WORK REQUIRED
If a line below contains "left", count it; then state how many such lines there are, and nothing else.
=== SUPPLIED MATERIAL ===
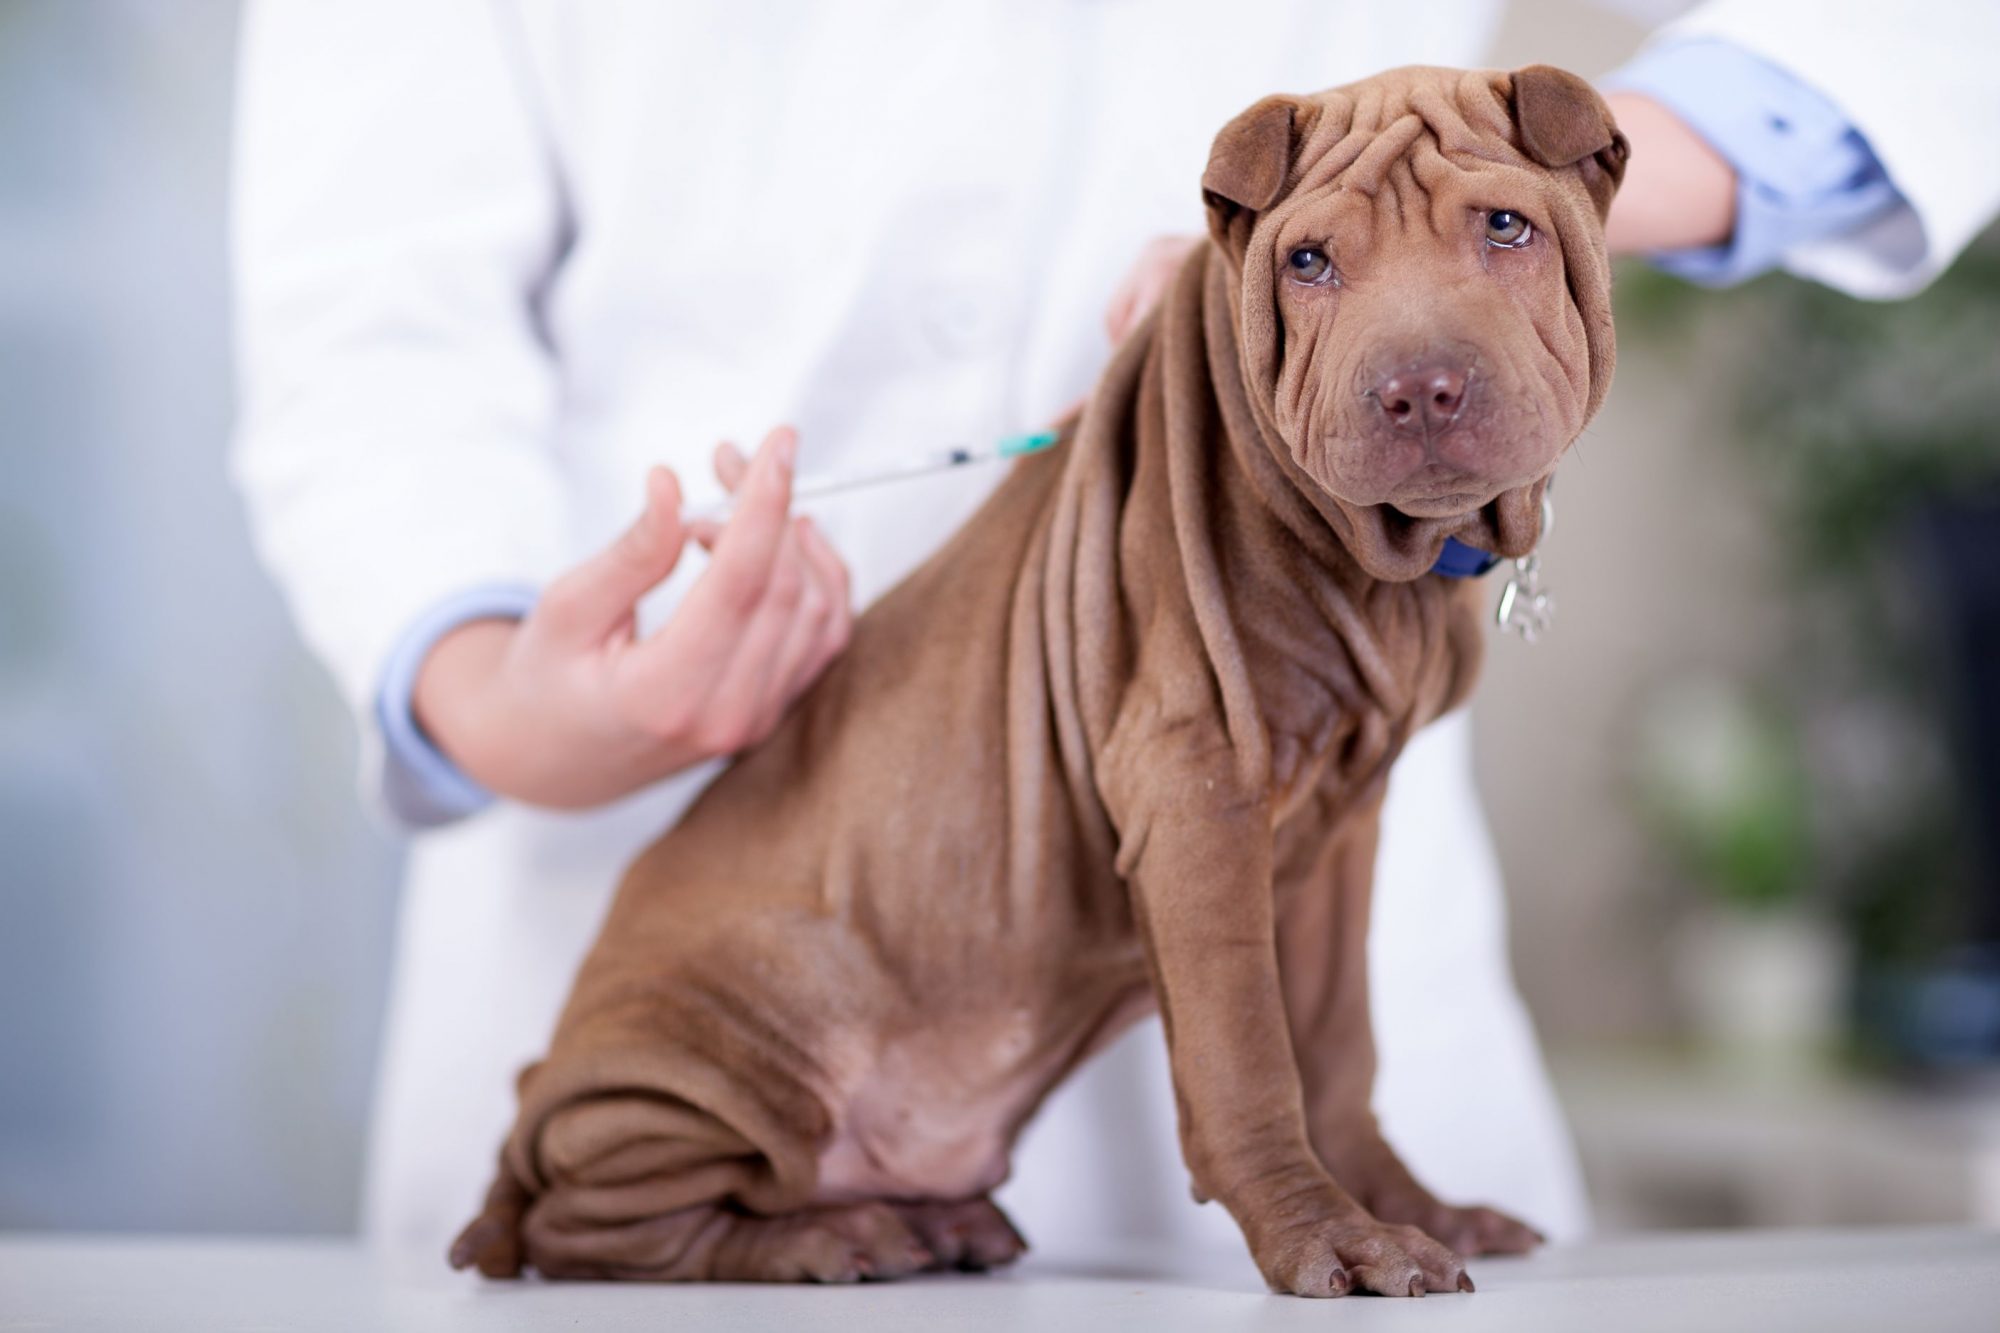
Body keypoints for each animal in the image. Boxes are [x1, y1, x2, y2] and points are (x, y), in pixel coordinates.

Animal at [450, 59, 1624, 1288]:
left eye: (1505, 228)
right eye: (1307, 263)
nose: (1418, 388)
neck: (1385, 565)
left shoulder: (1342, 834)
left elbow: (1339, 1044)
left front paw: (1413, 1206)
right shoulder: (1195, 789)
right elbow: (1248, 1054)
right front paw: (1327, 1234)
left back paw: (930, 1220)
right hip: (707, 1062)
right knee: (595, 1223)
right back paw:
===
SOLUTION TO THIS EXERCISE
5